Insight into the self-aggregation behavior of lignite and anthracite in water: Atomic-level research using experiments and molecular dynamics simulations

Abstract

To enable effective treatment of coal slime and prevent its release as an environmental pollutant, the interaction between coal particles in aqueous solutions must be well understood to enhance flocculation and sedimentation of the coal. In this study, the interaction between coal particles was explored using experiments and molecular simulations, which revealed the self-aggregation behavior of lignite and anthracite at different coalification levels in water. Atomic force microscopy results indicated that the anthracite–anthracite adhesion force is greater than that of lignite–lignite, and the adhesion force dominates particle interactions. The surface electrostatic potential range of lignite (-85.57–87.67 kcal/mol) is much higher than that of anthracite (-63.68–59.60 kcal/mol) and the lignite surface provides more polar regions for adsorbing water molecules. Lignite and anthracite rely on π–π accumulation to form a dimer skeleton structure.
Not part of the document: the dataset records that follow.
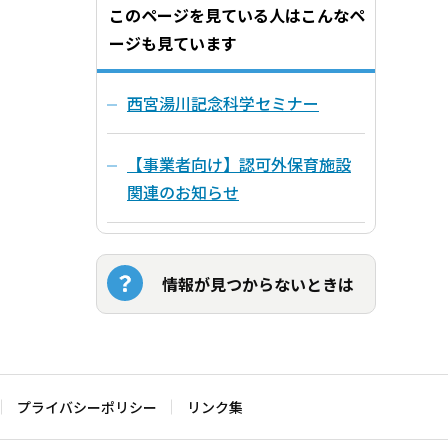
このページを見ている人はこんなペ
ージも見ています
西宮湯川記念科学セミナー
【事業者向け】認可外保育施設
関連のお知らせ
情報が見つからないときは
プライバシーポリシー
リンク集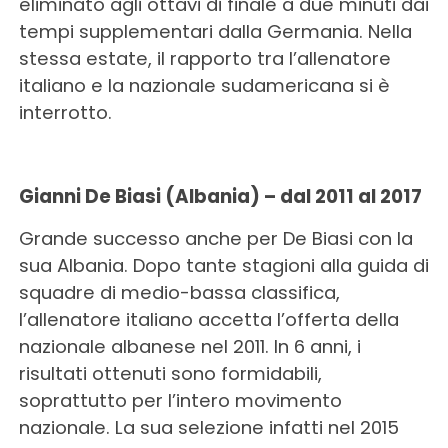
eliminato agli ottavi di finale a due minuti dai
tempi supplementari dalla Germania. Nella
stessa estate, il rapporto tra l’allenatore
italiano e la nazionale sudamericana si è
interrotto.
Gianni De Biasi (Albania) – dal 2011 al 2017
Grande successo anche per De Biasi con la
sua Albania. Dopo tante stagioni alla guida di
squadre di medio-bassa classifica,
l’allenatore italiano accetta l’offerta della
nazionale albanese nel 2011. In 6 anni, i
risultati ottenuti sono formidabili,
soprattutto per l’intero movimento
nazionale. La sua selezione infatti nel 2015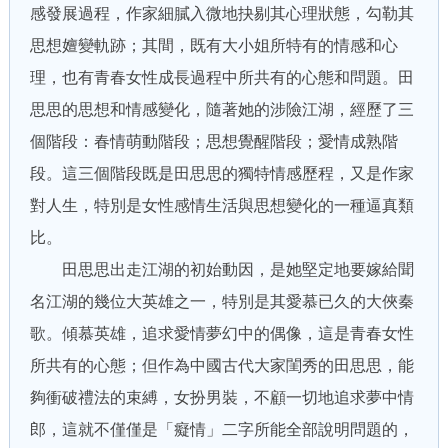
感發展過程，作家細膩入微地抉剔其心理狀態，勾勒其
思想嬗變軌跡；其間，既有大小姐所特有的情感和心
理，也有青春女性成長過程中所共有的心態和問題。田
思思的思想和情感變化，隨著她的涉險江湖，經歷了三
個階段：春情萌動階段；思想覺醒階段；愛情成熟階
段。這三個階段既是田思思的獨特情感歷程，又是作家
對人生，特別是女性感情生活與思想變化的一種逼真類
比。
田思思出走江湖的初始動因，是她堅定地要嫁給聞
名江湖的幾位大英雄之一，特別是其愛慕已久的大俠秦
歌。傾慕英雄，追求愛情夢幻中的偶像，這是青春女性
所共有的心態；但作為中國古代大家閨秀的田思思，能
夠衝破禮法的束縛，女扮男裝，不顧一切地追求夢中情
郎，這就不僅僅是「癡情」二字所能全部說明問題的，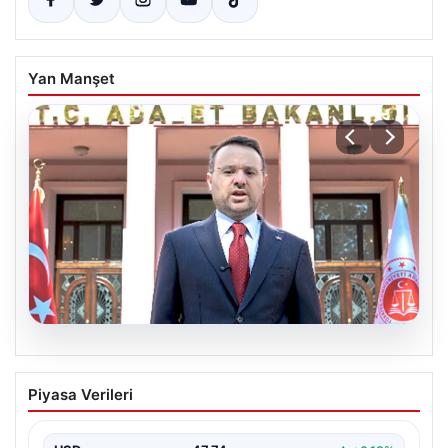
Yan Manşet
06.08.2026
Bakan Gürlek’ten Çerçeve Yasa
Piyasa Verileri
Hakkında Önemli Açıklamalar: Hukuk
Devleti İlkeleri Temelinde Hareket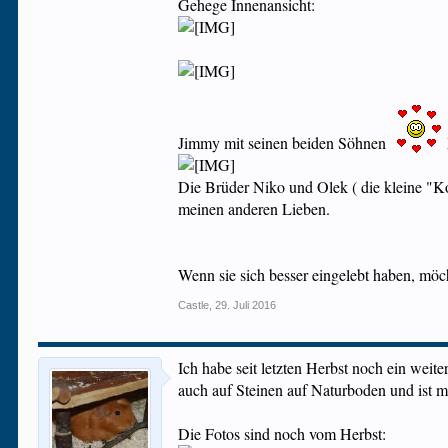
Gehege Innenansicht:
Jimmy mit seinen beiden Söhnen
Die Brüder Niko und Olek ( die kleine "
meinen anderen Lieben.
Wenn sie sich besser eingelebt haben, möc
Castle
,
29. Juli 2016
Ich habe seit letzten Herbst noch ein weit
auch auf Steinen auf Naturboden und ist mi
Die Fotos sind noch vom Herbst: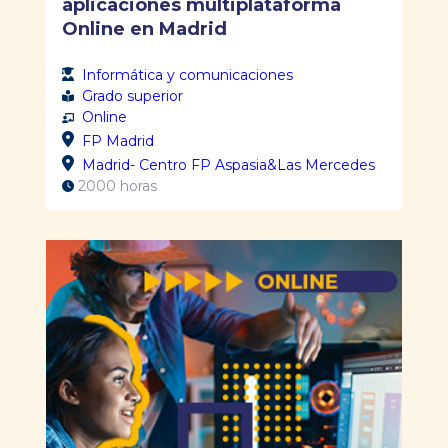
aplicaciones multiplataforma
Online en Madrid
Informática y comunicaciones
Grado superior
Online
FP Madrid
Madrid- Centro FP Aspasia&Las Mercedes
2000 horas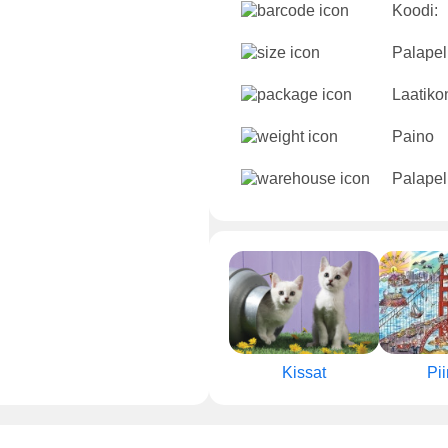
Koodi:
Palapeli
Laatikon
Paino
Palapel
Kissat
Pii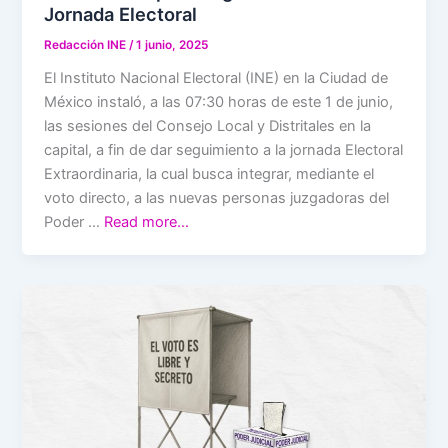
Jornada Electoral
Redacción INE
/
1 junio, 2025
El Instituto Nacional Electoral (INE) en la Ciudad de
México instaló, a las 07:30 horas de este 1 de junio,
las sesiones del Consejo Local y Distritales en la
capital, a fin de dar seguimiento a la jornada Electoral
Extraordinaria, la cual busca integrar, mediante el
voto directo, a las nuevas personas juzgadoras del
Poder …
Read more…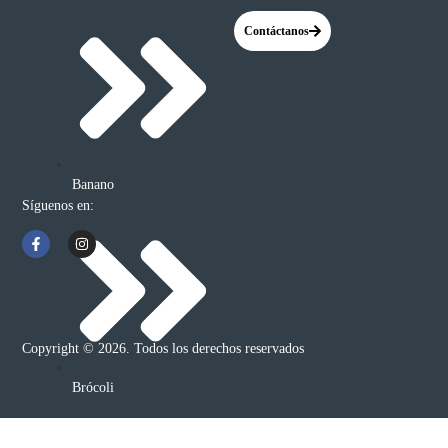
Contáctanos
Banano
Síguenos en:
Copyright © 2026. Todos los derechos reservados
Brócoli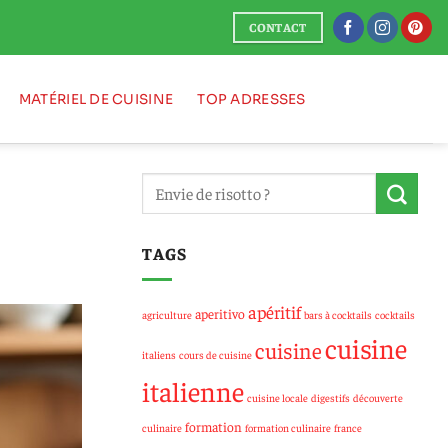
CONTACT
MATÉRIEL DE CUISINE
TOP ADRESSES
TAGS
apéritif
aperitivo
agriculture
bars à cocktails
cocktails
cuisine
cuisine
italiens
cours de cuisine
italienne
cuisine locale
digestifs
découverte
formation
culinaire
formation culinaire
france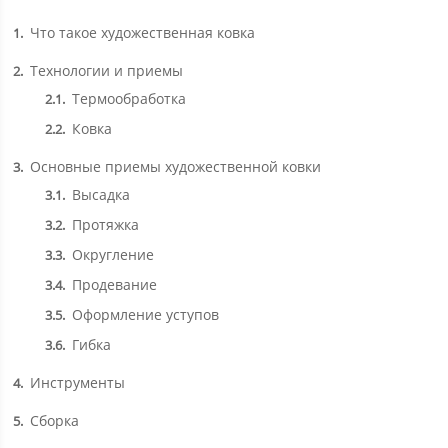
Что такое художественная ковка
1
Технологии и приемы
2
Термообработка
2.1
Ковка
2.2
Основные приемы художественной ковки
3
Высадка
3.1
Протяжка
3.2
Округление
3.3
Продевание
3.4
Оформление уступов
3.5
Гибка
3.6
Инструменты
4
Сборка
5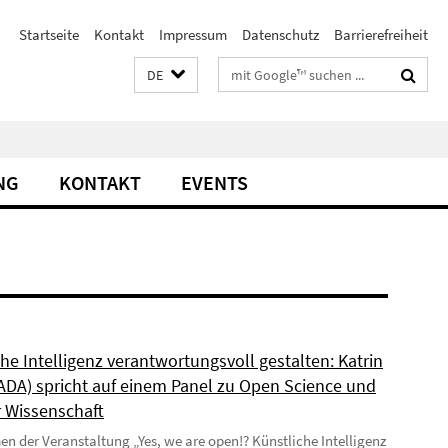
Startseite
Kontakt
Impressum
Datenschutz
Barrierefreiheit
Suchbegriffe
DE
NG
KONTAKT
EVENTS
he Intelligenz verantwortungsvoll gestalten: Katrin
(ADA) spricht auf einem Panel zu Open Science und
r Wissenschaft
 der Veranstaltung „Yes, we are open!? Künstliche Intelligenz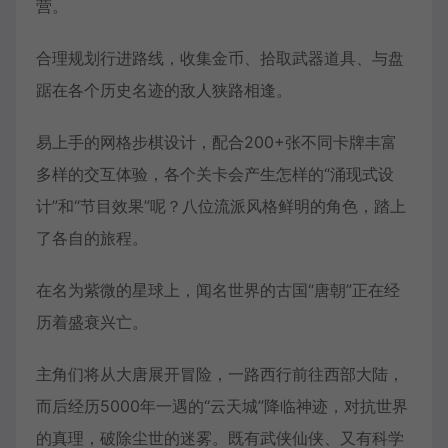
营。
合理规划行进路线，收集金币、拾取武器道具、与盘
踞在各个历史名迹的敌人狭路相逢。
易上手的网格步棋设计，配合200+张不同卡牌丰富
多样的交互体验，各个关卡会产生怎样的“涌现式设
计”和“节目效果”呢？八位流派风格鲜明的角色，踏上
了各自的旅程。
在名为紫微的星球上，闻名世界的古国“唐朝”正在经
历着盛衰兴亡。
主角们将从大唐展开冒险，一路西行前往西部大陆，
而后经历5000年一遇的“云天城”降临神迹，对抗世界
的真理，破除尘世的迷雾。既有武侠仙侠、又有科学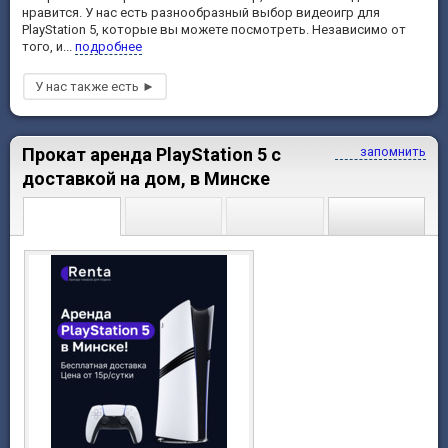
нравится. У нас есть разнообразный выбор видеоигр для
PlayStation 5, которые вы можете посмотреть. Независимо от
того, и...
подробнее
Прокат аренда PlayStation 5 с
запомнить
доставкой на дом, в Минске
The dispersion interaction, dominated by π–π interactions, is key to promoting cluster formation and maintaining a stable cluster. The coal molecules proceed through three stages of movement, forming a cluster structure by dissipating the surrounding water molecules. The hydrophobic surface of the cluster molecules is exposed, gradually concealing the hydrophilic groups, which maintains the stability of coal self-aggregates. This process affects the water-molecule distribution, damaging the water bridge structure formed between the water molecules in coal molecule interlayers. This results in a decrease in the average number of water molecules surrounding a single lignite or anthracite molecule, and a change in the water-molecule orientation. Therefore, to enhance the flocculation of coal particles in slime water, it is necessary to increase the hydrophobicity of low-rank coal particles.